In the past, intelligence was seen as something inherited in fixed amounts which couldn’t be altered. Some people were thought to be more creative than others because they were born with special talents.

Nowadays, we know that the brain has two parts, a left and right hemisphere, each with its own special functions. This discovery thirty years ago changed the entire foundation of psychology, neurology and education.

In broad terms, left brain activity is related to thinking (the ‘cognitive’ domain) and right brain activity to intuition, emotion and creativity (the ‘affective’ domain). To develop creativity, therefore, we must make more use and better use of the right brain. Then we tap into the same resource that great men and women down the ages used to fashion great works of art, music and sculpture and major scientific discoveries.

Most people have a tendency to favour one hemisphere or the other, but for many activities we rapidly alternate between the two.

Some activities are predominantly left brain based: reading, speaking, calculating, computer programming etc. Others mainly utilise the right brain, for example, drawing, playing music, dancing, and long-term memory. The creation of new ideas is a right brain function; evaluating and developing these ideas is a left brain task. Sometimes (e.g. creative writing) the use of left and right brain switches so quickly that it is impossible to tell which is being used.

When both sides are working together and contributing equally, the brain performs at its optimum level.

Are you more left brained or right brained?

Do you tend to prefer to think logically, take things one at a time, step by step, analyse, calculate and use words?

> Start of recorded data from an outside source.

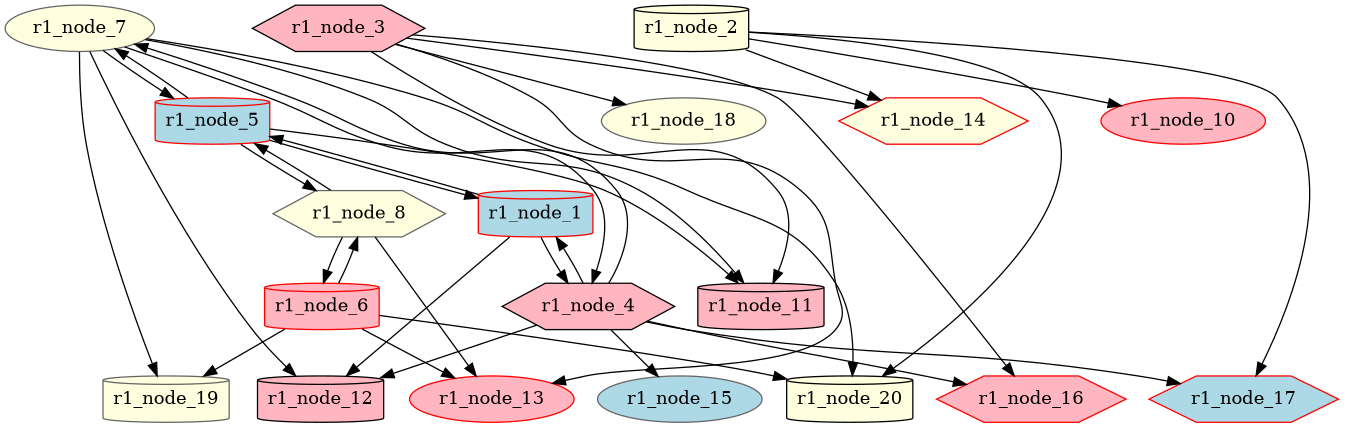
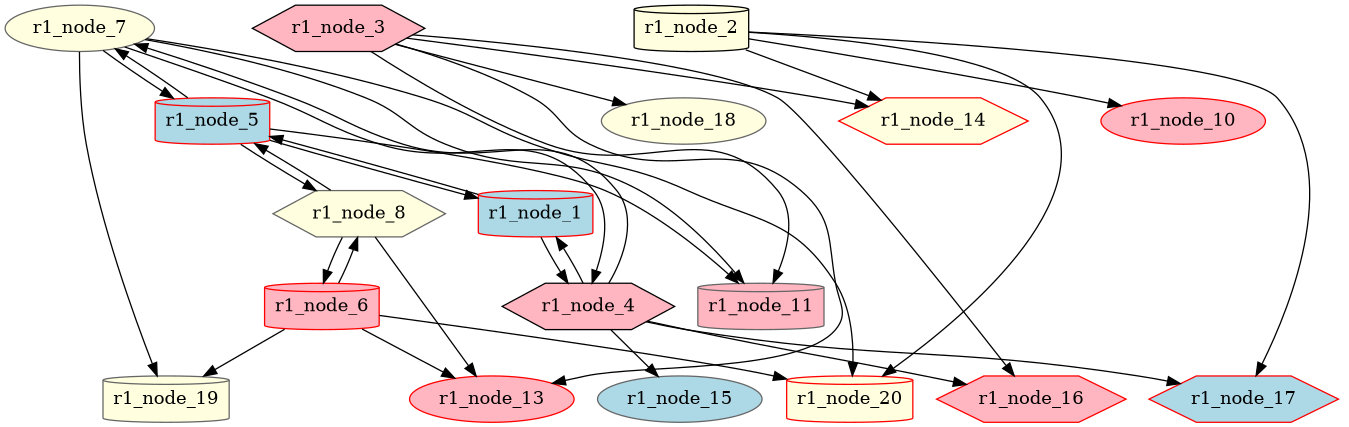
  strict digraph {
    node [color=red fillcolor=lightpink shape=cylinder style=filled weight=0]
    edge [weight=0]
    r1_node_7 [color=gray40 fillcolor=lightyellow shape=ellipse]
    r1_node_5 [fillcolor=lightblue]
    r1_node_4 [color=black shape=hexagon]
-   r1_node_11 [color=black]
-   r1_node_12 [color=black]
+   r1_node_11 [color=gray40]
    r1_node_19 [color=gray40 fillcolor=lightyellow]
-   r1_node_20 [color=black fillcolor=lightyellow]
+   r1_node_20 [fillcolor=lightyellow]
    r1_node_8 [color=gray40 fillcolor=lightyellow shape=hexagon]
    r1_node_1 [fillcolor=lightblue]
    r1_node_17 [fillcolor=lightblue shape=hexagon]
    r1_node_15 [color=gray40 fillcolor=lightblue shape=ellipse]
    r1_node_16 [shape=hexagon]
    r1_node_10 [shape=ellipse]
    r1_node_13 [shape=ellipse]
    r1_node_6
    r1_node_2 [color=black fillcolor=lightyellow]
    r1_node_14 [fillcolor=lightyellow shape=hexagon]
    r1_node_18 [color=gray40 fillcolor=lightyellow shape=ellipse]
    r1_node_3 [color=black shape=hexagon]
    r1_node_7 -> r1_node_5
    r1_node_7 -> r1_node_4
    r1_node_7 -> r1_node_11
-   r1_node_7 -> r1_node_12
    r1_node_7 -> r1_node_19
    r1_node_7 -> r1_node_20
    r1_node_5 -> r1_node_7
    r1_node_5 -> r1_node_11
    r1_node_5 -> r1_node_8
    r1_node_5 -> r1_node_1
    r1_node_4 -> r1_node_7
-   r1_node_4 -> r1_node_12
    r1_node_4 -> r1_node_1
    r1_node_4 -> r1_node_17
    r1_node_4 -> r1_node_15
    r1_node_4 -> r1_node_16
    r1_node_8 -> r1_node_5
    r1_node_8 -> r1_node_13
    r1_node_8 -> r1_node_6
    r1_node_1 -> r1_node_5
    r1_node_1 -> r1_node_4
-   r1_node_1 -> r1_node_12
    r1_node_6 -> r1_node_19
    r1_node_6 -> r1_node_20
    r1_node_6 -> r1_node_8
    r1_node_6 -> r1_node_13
    r1_node_2 -> r1_node_20
    r1_node_2 -> r1_node_17
    r1_node_2 -> r1_node_10
    r1_node_2 -> r1_node_14
    r1_node_3 -> r1_node_11
    r1_node_3 -> r1_node_16
    r1_node_3 -> r1_node_13
    r1_node_3 -> r1_node_14
    r1_node_3 -> r1_node_18
  }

Or do you process things more emotionally, think in pictures, use colour, ‘feel’ and daydream?

Or both equally?

You can develop both sides of your brain

Long ago, Professor Robert Ornstein of the University of California discovered that people who had been educated to predominantly use one side of the brain had great difficulty in using the other. He also discovered that when the unused side of the brain was stimulated, the result was a vast increase in the overall ability of a person – in the region of five to ten times.

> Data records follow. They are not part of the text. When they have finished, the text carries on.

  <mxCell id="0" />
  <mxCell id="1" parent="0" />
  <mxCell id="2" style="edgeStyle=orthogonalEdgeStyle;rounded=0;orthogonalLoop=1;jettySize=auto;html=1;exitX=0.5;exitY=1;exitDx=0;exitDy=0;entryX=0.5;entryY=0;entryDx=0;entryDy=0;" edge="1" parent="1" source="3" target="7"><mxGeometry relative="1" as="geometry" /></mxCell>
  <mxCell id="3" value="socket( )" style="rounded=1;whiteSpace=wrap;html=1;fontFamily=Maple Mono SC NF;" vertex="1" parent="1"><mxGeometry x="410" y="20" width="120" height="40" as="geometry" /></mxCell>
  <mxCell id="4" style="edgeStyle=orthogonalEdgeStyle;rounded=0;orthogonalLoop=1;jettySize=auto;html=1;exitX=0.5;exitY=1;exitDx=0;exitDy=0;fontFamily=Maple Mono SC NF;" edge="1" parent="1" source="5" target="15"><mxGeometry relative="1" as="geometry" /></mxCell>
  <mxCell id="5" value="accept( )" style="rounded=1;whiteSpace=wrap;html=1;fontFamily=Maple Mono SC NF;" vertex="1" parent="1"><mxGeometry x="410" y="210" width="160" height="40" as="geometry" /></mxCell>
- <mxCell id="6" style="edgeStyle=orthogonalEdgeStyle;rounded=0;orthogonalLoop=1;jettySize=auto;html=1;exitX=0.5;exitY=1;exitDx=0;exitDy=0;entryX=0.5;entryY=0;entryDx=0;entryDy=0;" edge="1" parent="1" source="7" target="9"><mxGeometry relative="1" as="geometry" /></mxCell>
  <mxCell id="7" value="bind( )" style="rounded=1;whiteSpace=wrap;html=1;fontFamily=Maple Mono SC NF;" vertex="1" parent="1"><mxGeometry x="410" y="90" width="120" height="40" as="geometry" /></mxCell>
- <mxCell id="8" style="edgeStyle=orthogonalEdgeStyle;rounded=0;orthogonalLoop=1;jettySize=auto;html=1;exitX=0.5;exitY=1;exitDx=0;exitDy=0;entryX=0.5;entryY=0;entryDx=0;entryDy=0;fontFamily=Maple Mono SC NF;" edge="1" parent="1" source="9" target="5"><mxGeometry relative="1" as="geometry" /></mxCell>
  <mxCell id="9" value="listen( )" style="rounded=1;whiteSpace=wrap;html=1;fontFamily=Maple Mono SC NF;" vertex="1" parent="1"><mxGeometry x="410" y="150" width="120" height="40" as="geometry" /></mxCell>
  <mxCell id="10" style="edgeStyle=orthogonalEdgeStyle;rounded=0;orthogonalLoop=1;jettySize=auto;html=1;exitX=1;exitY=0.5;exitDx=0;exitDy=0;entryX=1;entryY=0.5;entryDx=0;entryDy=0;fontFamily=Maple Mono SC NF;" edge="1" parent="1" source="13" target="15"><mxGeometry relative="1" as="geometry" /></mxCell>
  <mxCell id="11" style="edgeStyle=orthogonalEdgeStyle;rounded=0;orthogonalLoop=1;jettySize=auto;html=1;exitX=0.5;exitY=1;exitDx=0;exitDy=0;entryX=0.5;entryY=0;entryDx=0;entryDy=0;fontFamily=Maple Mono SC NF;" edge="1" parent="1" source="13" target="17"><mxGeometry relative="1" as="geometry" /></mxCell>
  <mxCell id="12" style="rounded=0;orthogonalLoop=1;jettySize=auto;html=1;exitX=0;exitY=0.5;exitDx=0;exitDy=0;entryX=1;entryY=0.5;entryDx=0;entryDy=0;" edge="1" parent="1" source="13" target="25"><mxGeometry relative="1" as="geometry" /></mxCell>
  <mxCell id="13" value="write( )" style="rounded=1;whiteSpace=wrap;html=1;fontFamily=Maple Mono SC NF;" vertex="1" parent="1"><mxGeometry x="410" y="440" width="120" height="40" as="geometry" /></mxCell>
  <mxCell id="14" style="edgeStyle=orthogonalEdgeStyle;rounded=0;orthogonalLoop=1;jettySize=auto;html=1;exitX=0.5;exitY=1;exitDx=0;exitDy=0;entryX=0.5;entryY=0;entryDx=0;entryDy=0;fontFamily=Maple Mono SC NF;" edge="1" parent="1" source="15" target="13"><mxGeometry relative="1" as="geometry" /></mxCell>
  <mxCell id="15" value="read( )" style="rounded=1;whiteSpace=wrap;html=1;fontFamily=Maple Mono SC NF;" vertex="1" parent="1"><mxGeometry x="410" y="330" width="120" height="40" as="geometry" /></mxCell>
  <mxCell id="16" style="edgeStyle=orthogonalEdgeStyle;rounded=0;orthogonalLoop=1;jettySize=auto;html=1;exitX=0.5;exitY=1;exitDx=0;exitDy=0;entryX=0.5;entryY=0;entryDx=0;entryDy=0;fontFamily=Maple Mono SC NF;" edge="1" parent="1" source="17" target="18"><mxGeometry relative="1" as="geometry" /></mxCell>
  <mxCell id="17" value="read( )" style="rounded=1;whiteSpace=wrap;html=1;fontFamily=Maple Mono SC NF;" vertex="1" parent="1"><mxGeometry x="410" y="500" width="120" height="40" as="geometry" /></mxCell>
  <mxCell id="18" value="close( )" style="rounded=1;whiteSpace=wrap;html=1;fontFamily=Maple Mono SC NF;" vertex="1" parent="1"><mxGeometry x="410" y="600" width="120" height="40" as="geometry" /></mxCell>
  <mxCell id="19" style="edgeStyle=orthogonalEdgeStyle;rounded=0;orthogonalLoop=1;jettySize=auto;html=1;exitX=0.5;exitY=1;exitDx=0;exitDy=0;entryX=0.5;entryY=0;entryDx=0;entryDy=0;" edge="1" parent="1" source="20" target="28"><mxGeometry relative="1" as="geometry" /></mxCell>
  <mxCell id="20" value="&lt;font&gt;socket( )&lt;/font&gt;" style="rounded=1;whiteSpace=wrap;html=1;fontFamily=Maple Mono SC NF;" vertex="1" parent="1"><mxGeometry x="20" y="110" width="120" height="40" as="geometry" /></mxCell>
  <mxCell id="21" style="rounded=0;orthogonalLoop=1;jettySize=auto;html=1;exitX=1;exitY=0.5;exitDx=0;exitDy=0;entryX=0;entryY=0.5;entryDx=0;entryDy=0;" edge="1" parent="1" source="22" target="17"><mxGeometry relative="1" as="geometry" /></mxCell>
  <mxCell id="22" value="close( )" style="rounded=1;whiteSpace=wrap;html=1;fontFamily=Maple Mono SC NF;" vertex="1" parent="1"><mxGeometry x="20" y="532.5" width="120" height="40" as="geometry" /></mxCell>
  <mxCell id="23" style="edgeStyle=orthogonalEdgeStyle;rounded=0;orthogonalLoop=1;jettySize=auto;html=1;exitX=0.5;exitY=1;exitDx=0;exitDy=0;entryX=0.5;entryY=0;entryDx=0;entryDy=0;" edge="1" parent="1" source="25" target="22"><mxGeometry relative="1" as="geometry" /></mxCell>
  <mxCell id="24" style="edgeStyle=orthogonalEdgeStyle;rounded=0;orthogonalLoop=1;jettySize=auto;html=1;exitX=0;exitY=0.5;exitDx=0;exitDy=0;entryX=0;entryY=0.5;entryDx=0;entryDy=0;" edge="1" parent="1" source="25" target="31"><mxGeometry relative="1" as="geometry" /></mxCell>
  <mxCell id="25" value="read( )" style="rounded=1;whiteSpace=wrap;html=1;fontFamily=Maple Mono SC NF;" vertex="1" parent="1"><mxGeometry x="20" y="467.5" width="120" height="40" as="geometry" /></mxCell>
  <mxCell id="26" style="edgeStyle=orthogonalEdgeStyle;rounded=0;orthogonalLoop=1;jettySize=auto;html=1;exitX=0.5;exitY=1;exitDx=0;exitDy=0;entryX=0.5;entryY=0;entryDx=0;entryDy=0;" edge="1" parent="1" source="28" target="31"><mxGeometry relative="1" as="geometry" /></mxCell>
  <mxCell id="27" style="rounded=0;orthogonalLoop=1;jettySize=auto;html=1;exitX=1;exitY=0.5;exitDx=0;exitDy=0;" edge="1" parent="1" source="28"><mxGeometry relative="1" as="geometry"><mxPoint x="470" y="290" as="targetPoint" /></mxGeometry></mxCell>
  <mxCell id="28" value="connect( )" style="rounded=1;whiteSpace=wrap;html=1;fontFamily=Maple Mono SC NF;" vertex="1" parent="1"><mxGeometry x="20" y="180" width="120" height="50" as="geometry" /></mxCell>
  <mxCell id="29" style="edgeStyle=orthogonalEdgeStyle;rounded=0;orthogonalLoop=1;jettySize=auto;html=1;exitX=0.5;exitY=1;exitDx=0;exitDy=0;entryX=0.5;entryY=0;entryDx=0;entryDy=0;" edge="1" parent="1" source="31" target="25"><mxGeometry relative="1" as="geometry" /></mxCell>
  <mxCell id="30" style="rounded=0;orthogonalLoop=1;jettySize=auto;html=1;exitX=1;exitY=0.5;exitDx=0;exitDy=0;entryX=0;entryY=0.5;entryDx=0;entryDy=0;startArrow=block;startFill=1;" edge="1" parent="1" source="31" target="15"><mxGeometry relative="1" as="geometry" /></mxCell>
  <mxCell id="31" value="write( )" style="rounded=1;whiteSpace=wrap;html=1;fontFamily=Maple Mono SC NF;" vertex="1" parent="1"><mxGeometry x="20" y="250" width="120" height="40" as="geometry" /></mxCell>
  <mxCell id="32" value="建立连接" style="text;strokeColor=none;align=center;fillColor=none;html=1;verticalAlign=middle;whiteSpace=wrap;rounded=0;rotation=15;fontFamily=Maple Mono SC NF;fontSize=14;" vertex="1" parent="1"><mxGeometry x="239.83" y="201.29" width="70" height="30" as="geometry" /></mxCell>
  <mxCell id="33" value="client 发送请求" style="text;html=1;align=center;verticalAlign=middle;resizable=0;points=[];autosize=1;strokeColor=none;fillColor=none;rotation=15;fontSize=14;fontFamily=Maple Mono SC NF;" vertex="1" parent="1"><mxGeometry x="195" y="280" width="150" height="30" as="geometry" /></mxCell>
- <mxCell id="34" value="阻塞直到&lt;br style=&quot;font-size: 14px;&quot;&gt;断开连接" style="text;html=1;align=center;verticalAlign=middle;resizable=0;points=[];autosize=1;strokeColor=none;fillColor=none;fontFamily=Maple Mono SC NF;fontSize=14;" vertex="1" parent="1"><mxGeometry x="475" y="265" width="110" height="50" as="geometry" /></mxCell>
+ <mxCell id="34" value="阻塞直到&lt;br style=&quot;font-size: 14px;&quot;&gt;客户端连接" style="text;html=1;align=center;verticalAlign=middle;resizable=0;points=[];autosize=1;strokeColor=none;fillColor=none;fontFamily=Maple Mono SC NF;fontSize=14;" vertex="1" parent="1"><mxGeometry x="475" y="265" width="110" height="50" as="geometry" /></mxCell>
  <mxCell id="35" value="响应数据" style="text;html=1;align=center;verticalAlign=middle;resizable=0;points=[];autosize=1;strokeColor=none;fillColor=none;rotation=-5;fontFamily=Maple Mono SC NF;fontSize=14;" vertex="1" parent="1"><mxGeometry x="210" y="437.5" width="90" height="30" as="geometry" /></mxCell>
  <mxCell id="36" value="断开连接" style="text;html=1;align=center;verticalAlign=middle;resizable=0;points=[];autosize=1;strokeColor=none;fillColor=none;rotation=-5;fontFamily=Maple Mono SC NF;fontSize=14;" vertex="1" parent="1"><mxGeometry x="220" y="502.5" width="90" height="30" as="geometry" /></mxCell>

To improve your creative mind-power, therefore, first find out which side of your brain is under-used, then concentrate on developing that side.

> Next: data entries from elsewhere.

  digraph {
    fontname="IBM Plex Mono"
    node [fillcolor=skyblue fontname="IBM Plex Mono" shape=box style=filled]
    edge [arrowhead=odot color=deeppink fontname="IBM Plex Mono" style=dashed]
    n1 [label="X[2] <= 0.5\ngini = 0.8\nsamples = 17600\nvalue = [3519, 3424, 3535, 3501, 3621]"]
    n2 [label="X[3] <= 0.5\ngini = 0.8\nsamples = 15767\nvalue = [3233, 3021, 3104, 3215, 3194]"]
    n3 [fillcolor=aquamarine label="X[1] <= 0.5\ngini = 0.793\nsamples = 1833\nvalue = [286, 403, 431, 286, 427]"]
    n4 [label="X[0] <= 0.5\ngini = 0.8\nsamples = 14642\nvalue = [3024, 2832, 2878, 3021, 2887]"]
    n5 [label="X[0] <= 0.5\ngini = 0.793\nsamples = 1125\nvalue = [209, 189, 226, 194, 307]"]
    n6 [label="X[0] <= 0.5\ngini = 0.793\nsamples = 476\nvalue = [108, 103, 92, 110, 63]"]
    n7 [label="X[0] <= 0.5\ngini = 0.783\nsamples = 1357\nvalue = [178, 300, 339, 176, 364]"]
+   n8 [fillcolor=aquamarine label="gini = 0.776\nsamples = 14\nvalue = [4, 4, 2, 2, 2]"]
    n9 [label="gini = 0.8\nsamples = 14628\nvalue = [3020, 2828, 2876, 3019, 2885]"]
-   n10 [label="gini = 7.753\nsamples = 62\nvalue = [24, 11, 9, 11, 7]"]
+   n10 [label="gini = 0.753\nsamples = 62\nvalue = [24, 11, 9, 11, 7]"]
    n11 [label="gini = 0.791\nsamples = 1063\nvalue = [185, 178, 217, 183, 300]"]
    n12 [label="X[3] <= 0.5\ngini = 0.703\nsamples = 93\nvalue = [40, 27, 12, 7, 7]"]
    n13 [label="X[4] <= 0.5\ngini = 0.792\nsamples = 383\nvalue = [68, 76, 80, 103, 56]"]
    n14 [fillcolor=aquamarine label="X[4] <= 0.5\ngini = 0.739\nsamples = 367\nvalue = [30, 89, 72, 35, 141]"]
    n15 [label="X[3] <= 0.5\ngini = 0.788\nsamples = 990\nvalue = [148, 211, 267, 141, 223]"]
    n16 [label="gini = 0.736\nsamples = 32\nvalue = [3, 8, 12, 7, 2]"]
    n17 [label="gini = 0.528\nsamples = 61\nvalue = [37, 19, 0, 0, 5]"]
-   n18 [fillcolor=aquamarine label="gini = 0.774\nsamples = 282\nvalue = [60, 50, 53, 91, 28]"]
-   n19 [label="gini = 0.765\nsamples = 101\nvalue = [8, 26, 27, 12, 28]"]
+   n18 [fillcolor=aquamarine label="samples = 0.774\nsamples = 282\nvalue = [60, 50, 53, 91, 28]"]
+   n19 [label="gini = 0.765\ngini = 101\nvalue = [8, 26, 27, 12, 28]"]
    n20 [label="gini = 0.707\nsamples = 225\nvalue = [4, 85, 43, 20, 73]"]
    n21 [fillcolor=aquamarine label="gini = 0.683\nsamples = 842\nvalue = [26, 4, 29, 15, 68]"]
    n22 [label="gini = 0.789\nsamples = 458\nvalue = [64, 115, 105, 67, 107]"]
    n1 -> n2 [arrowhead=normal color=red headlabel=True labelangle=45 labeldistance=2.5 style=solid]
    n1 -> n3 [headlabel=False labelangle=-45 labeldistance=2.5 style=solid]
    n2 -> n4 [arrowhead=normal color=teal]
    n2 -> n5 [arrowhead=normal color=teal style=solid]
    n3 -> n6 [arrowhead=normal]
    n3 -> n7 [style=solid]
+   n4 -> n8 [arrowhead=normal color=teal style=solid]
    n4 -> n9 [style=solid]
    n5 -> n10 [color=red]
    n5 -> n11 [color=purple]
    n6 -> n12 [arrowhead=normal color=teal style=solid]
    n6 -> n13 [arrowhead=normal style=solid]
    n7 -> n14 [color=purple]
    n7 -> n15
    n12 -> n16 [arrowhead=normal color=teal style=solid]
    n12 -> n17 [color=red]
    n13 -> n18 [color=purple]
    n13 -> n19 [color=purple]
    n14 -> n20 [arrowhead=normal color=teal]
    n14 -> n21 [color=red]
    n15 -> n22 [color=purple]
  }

For many of us the right is the weaker. This is because our schooling encourages us to make more use of the left brain. Politicians stress the importance of the ‘3 R’s’ – reading, writing and ‘rithmetic. We are encouraged to think about the world in words and numbers. Art, music, dance and more imaginative pursuits are pushed to the periphery.

The balanced use of left and right brain can help you to:

  • Become more creative
  • Learn more quickly
  • Improve your memory
  • Solve problems faster
  • Improve communication
  • Be more intuitive
  • Understand body language

Many of the great artists and inventors had the ability to utilise both sides equally. They appeared to tap into a source of inspiration beyond their contemporaries. What were they tuning in to? Some psychologists believe it is their own unconscious minds; others that it is the Collective Unconscious of all humankind; still others that it was some form of Universal Consciousness.

Whatever it was, it is something to which we all have access through the right brain. However, we usually receive only the germ of an idea from there and must use our more structured left to develop it. The right hemisphere is a rich source of inner wisdom but you have to trust it. It’s a quiet voice, a subtle feeling. Tune in. It’s like having a wise being inside you, always on hand to offer guidance and support.

Get started! If you are predominantly left-brained spend more time on activities which utilise the right brain. Try to avoid analytical or calculating thoughts. Allow yourself to daydream. After one month, review your progress. What difference has this made to your life?